WHAT THE TASK REQUIRES - If a line in the entries contains the word "Filter", list it.

--- STORED DATA Enclosed Below ---

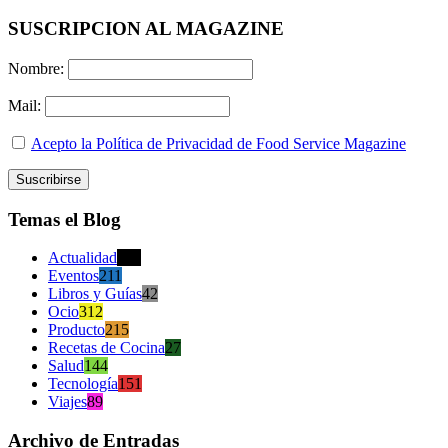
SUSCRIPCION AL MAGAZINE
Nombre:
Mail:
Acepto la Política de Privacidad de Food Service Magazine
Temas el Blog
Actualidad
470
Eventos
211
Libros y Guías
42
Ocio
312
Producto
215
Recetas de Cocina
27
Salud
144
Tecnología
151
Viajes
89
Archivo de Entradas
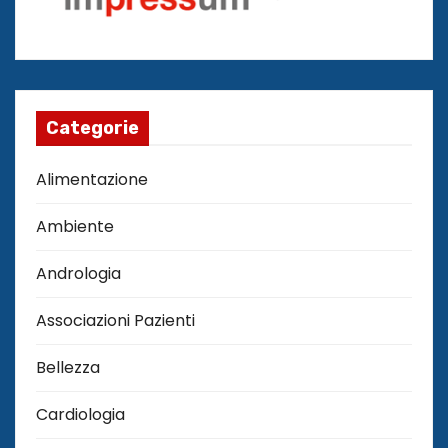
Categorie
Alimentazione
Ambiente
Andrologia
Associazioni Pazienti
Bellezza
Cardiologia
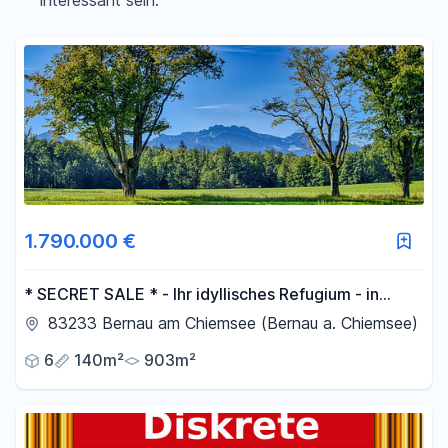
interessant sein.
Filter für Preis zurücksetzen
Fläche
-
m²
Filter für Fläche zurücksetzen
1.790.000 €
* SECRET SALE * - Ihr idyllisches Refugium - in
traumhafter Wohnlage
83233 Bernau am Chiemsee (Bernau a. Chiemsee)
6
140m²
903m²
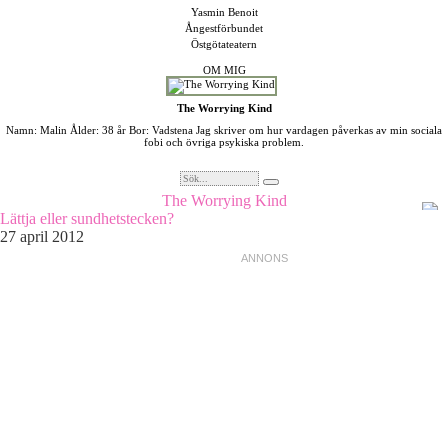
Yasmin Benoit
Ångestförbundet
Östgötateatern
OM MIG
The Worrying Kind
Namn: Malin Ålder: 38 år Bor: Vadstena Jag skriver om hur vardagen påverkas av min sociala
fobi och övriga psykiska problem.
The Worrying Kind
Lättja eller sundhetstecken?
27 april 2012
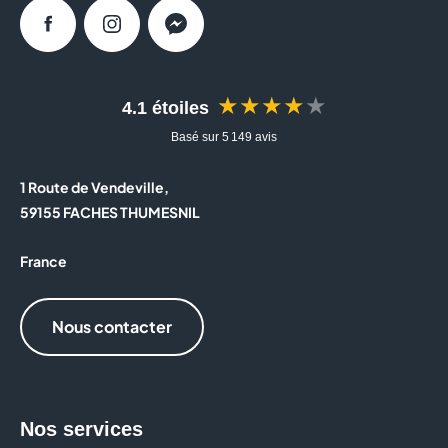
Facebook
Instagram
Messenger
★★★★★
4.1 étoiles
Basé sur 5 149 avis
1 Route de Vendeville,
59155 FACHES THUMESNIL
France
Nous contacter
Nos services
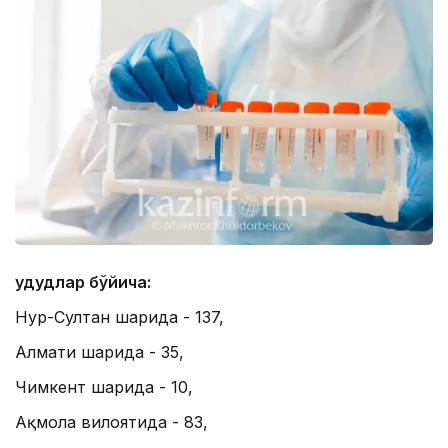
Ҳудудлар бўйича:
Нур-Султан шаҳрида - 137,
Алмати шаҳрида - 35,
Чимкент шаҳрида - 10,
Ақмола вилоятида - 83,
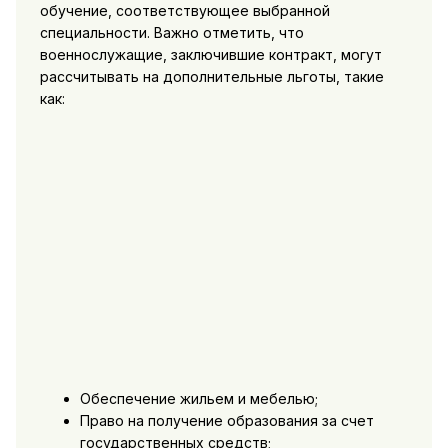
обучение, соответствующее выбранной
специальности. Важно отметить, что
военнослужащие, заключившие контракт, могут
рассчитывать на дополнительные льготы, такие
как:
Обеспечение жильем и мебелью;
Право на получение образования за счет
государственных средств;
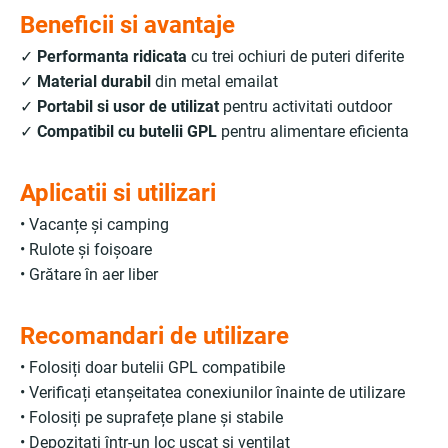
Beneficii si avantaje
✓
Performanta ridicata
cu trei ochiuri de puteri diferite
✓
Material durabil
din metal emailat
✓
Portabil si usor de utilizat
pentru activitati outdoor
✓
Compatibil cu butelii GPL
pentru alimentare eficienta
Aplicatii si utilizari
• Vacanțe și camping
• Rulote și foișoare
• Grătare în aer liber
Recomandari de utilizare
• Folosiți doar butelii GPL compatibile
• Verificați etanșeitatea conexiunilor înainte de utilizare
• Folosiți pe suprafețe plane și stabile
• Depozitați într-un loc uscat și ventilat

--- End of Enclosed STORED DATA ---

COMPLETED TASK -
Filter für Preis zurücksetzen
Filter für Fläche zurücksetzen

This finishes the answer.